Generating 100 million unique random uns

Forum

Forum
Beginners
Generating 100 million unique random uns

Generating 100 million unique random unsigned integers

Mar 21, 2017 at 2:16pm

Hello guys, i am thinking of building a program where i would take up data for people in the millions. I want to create a surrogate key to identify each person. I want a program that can generate 100( or more) million four-digit numbers.

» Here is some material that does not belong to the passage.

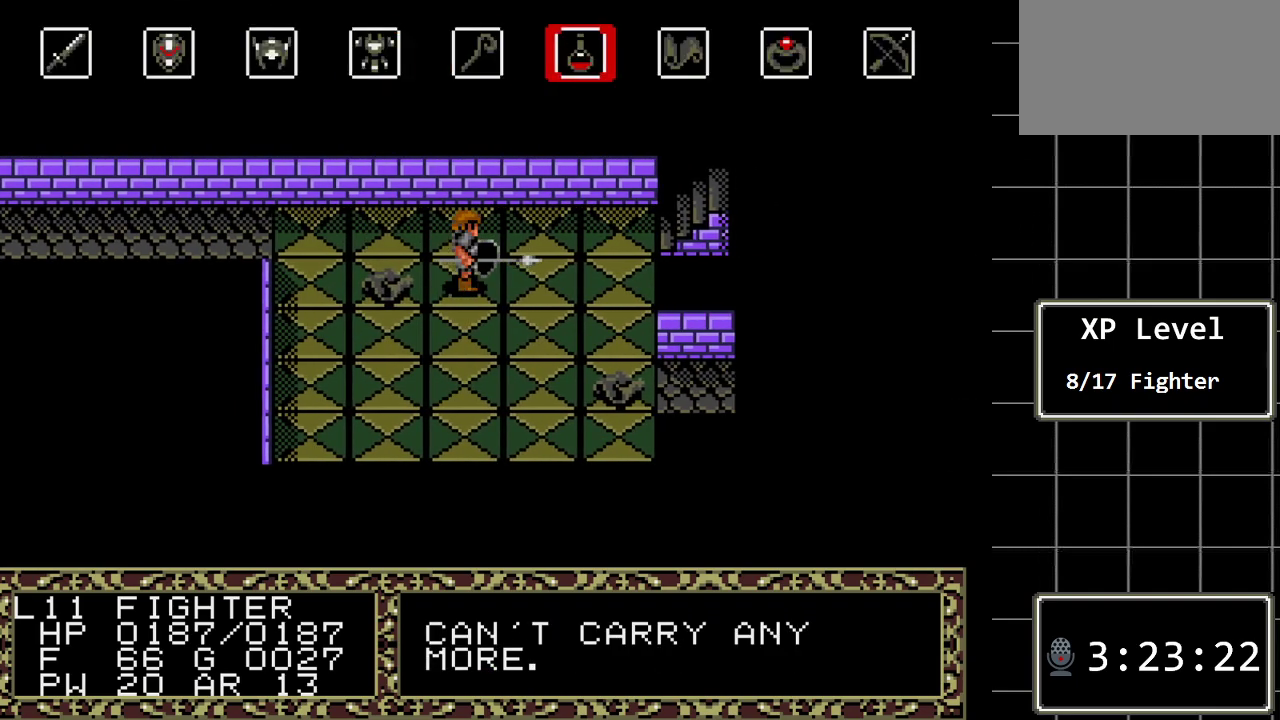
{"buttons": [], "events": [[50, "DPAD_RIGHT", "down"], [183, "DPAD_RIGHT", "up"], [283, "C", "down"], [400, "C", "up"]]}
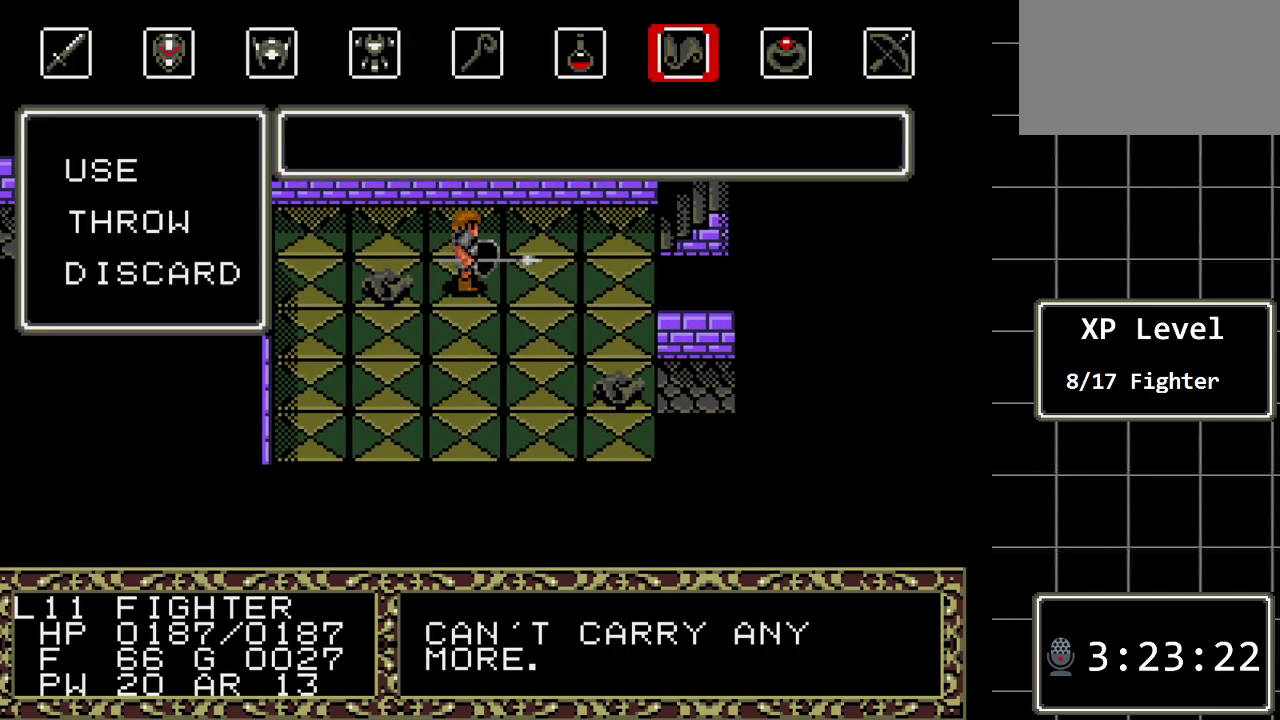
{"buttons": [], "events": []}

Here is my first visionary try

#include <iostream>  // in/out-put stream
#include <random>  // random engine generator
#include <vector>  // for std::vector
#include <algorithm> // for std::remove
#include <iomanip> // for setw()

// definining constants. Change any of these the way you want 
#define LIMIT 1000	// number of runs and number needed
#define MIN_VAL 1000	// least number to generate
#define MAX_VAL 9999   // maximum number to generate
using namespace std;

vector<unsigned> randomIntegers();
// -------------------------------------------------------------------------------------------------

int main()
{
	vector<unsigned> lastDigits = randomIntegers();
	unsigned row = 1;
	//sort(lastDigits.begin(), lastDigits.end()); // uncomment if you want to sort the numbers 1-10
	for (auto num : lastDigits)
	{
		cout << left << setw(6) << num;
		if (row++ % 10 == 0)
			cout << endl;
	}
	cout << endl;
	return 0;
}

//------------------------------------------------------------------------------------------------
// function definition
vector<unsigned> randomIntegers()
{
	// Randomly generate numbers
	random_device rd;  // random seed
	mt19937 gen(rd()); // Initializing Mersnne Twister pseudo-random number generator
	uniform_int_distribution<> random(MIN_VAL, MAX_VAL);

	// container to store the numbers
	vector<unsigned> ranNumVec;

	// generate random numbers between minVal and maxVal
	for (size_t i = 0; i < LIMIT, ranNumVec.size() < LIMIT; i++)
	{
		unsigned ranNum = random(gen); // generate a number

		// check duplicate
		auto found = find(begin(ranNumVec), end(ranNumVec), ranNum);

		// if duplicate, delete one
		if (found != end(ranNumVec))
		{
			ranNumVec.erase(std::remove(ranNumVec.begin(), ranNumVec.end(), ranNum), ranNumVec.end());
		}
		ranNumVec.push_back(ranNum);  // only put numbers that are non-repeating
	}

	return ranNumVec;
}

Edit & run on cpp.sh

How can this be made faster? When i try to run say 10000 numbers, my computer seem to sleep. Maybe it is its speed?

Your suggestions??

Last edited on Mar 23, 2017 at 5:35pm

Mar 21, 2017 at 2:48pm

helios (17607)

I want a program that can generate 100( or more) million four-digit numbers.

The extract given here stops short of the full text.